Midtown high-rise construction is peaking now. The neighborhood is expected to deliver 2,300 units in 2017, but could see that number fall to as few as 300 units in two years.

The spate of high-rise apartments over the past seven years was new for Atlanta. It was fueled by forces in the real estate industry that emerged in the wake of the Great Recession, including barriers to first-time home-buyers such as student debt, tighter mortgage requirements and a lack of affordable single-family housing supply.

Former Novare Group and Carter executive Conor McNally was in the middle of the condo boom more than a decade ago. McNally, who now is principal at Shelton McNally Real Estate Partners, isn’t buying the projected slowdown in new apartment towers quite yet, and he is joined by analysts such as Reis.

In its latest quarterly report, Reis observed, “The apartment market continues to withstand pressure from added supply.

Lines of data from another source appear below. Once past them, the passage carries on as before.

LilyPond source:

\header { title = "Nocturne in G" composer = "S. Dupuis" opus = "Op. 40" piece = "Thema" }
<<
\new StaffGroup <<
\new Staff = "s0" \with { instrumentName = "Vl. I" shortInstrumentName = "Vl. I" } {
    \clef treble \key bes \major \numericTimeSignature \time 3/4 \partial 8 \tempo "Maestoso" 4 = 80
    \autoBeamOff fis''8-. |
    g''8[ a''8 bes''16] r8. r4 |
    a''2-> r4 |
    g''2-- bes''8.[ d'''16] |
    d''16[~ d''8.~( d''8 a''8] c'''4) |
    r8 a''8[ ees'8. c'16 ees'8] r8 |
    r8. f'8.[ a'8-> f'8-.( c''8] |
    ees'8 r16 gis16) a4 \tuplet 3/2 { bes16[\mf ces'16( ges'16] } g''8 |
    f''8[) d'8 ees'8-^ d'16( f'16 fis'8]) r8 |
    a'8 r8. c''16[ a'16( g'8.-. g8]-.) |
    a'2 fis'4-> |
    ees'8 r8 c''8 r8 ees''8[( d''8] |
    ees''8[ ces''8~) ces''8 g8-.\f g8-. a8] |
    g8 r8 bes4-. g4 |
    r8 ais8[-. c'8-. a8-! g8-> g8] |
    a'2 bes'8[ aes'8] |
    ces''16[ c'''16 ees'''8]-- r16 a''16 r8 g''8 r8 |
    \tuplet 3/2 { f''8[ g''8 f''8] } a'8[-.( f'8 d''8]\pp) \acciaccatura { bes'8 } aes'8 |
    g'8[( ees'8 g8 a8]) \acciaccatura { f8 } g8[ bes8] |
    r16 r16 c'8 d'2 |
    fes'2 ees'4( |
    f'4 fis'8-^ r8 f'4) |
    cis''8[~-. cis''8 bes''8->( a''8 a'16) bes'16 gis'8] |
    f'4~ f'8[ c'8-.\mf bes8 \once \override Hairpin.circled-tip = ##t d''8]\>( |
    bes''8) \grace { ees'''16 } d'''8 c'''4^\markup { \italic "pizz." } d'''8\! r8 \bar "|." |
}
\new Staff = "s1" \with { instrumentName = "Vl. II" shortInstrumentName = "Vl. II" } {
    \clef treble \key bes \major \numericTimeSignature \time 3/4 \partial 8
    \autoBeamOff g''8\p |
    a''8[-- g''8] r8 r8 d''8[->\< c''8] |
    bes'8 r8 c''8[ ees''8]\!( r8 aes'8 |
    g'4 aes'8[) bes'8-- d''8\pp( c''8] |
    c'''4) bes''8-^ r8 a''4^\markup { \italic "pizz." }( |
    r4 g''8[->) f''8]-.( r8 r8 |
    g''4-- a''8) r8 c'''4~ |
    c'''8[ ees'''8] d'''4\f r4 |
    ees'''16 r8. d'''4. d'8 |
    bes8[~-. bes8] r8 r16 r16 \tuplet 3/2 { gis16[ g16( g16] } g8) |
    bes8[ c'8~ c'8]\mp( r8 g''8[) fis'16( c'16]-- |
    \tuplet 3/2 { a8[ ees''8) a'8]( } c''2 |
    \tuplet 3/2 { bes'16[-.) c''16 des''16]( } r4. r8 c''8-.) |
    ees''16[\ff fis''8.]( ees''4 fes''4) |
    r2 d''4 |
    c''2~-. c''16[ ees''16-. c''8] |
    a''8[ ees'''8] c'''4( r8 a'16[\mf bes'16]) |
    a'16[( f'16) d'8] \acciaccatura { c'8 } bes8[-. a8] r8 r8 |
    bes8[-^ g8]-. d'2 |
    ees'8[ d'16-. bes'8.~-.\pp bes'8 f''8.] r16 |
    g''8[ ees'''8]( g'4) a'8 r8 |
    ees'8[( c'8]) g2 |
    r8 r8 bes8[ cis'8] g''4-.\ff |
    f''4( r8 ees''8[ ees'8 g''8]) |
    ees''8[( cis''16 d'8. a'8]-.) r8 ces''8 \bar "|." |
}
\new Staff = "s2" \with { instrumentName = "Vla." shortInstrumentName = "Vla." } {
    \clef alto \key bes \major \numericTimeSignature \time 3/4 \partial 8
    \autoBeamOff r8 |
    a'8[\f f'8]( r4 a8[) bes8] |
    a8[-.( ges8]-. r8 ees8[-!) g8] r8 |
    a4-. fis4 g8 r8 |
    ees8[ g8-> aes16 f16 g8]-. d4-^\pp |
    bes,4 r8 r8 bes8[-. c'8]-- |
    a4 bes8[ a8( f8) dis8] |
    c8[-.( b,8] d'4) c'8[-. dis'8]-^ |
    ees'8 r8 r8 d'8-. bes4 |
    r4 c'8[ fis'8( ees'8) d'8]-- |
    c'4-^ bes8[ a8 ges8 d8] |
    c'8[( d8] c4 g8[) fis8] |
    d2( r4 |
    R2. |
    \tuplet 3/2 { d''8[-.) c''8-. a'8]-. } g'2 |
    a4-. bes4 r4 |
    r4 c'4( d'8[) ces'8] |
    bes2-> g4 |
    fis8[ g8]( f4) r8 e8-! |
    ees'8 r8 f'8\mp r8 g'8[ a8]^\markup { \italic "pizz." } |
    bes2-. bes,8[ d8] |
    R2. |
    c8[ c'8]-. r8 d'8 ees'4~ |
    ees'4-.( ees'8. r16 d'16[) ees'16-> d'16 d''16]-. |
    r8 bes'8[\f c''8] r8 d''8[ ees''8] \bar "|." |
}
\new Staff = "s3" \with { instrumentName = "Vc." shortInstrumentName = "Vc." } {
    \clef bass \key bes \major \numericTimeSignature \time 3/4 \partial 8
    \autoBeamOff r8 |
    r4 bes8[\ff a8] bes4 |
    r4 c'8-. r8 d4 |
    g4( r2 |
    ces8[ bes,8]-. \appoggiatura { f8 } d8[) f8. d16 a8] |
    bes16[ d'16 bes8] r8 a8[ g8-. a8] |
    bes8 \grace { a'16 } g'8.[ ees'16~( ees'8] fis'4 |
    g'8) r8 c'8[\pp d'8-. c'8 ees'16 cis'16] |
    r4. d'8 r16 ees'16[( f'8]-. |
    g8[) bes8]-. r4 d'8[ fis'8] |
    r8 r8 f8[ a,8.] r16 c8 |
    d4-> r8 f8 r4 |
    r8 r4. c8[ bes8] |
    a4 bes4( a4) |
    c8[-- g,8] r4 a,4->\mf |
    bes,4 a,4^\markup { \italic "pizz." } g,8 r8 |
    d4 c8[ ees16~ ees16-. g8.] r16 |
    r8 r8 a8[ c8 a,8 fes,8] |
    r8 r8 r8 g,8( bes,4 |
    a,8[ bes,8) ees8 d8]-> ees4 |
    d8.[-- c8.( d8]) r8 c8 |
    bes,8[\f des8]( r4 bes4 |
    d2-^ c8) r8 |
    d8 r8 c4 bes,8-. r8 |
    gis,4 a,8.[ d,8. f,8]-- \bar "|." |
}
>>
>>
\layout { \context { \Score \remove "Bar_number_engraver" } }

With so much construction underway, vacancy rates were thought to grow higher.”

But, “healthy job growth provided steady demand for apartments.”

McNally believes more companies moving into the urban core will continue to spur more apartment towers, but he also believes rents, at least for the moment, have peaked.

“Anyone with new towers under construction cannot reasonably expect the significant high-rise rent growth we’ve seen to continue, at least for now,” he said. “I think we are entering a period of rent stagnation.”

Asked whether Atlanta could see a renters’ market emerge, which is often marked by declining rents and bigger concessions, McNally said, “At least we are closer to one than we have been in the last several years.”

Ladson Haddow, vice president with Haddow & Co., said how the market shakes out comes down to supply and demand.

“Supply is outpacing demand, which is resulting in a competitive leasing environment,” Haddow said. “However, the urban core is experiencing superb job growth and is increasingly becoming a more desirable place to live. It is still too soon to determine how deep the demand pool is for the surge of high-rise units delivering to the market, but it does appear that we have generally reached a ceiling on how high rents can be pushed.”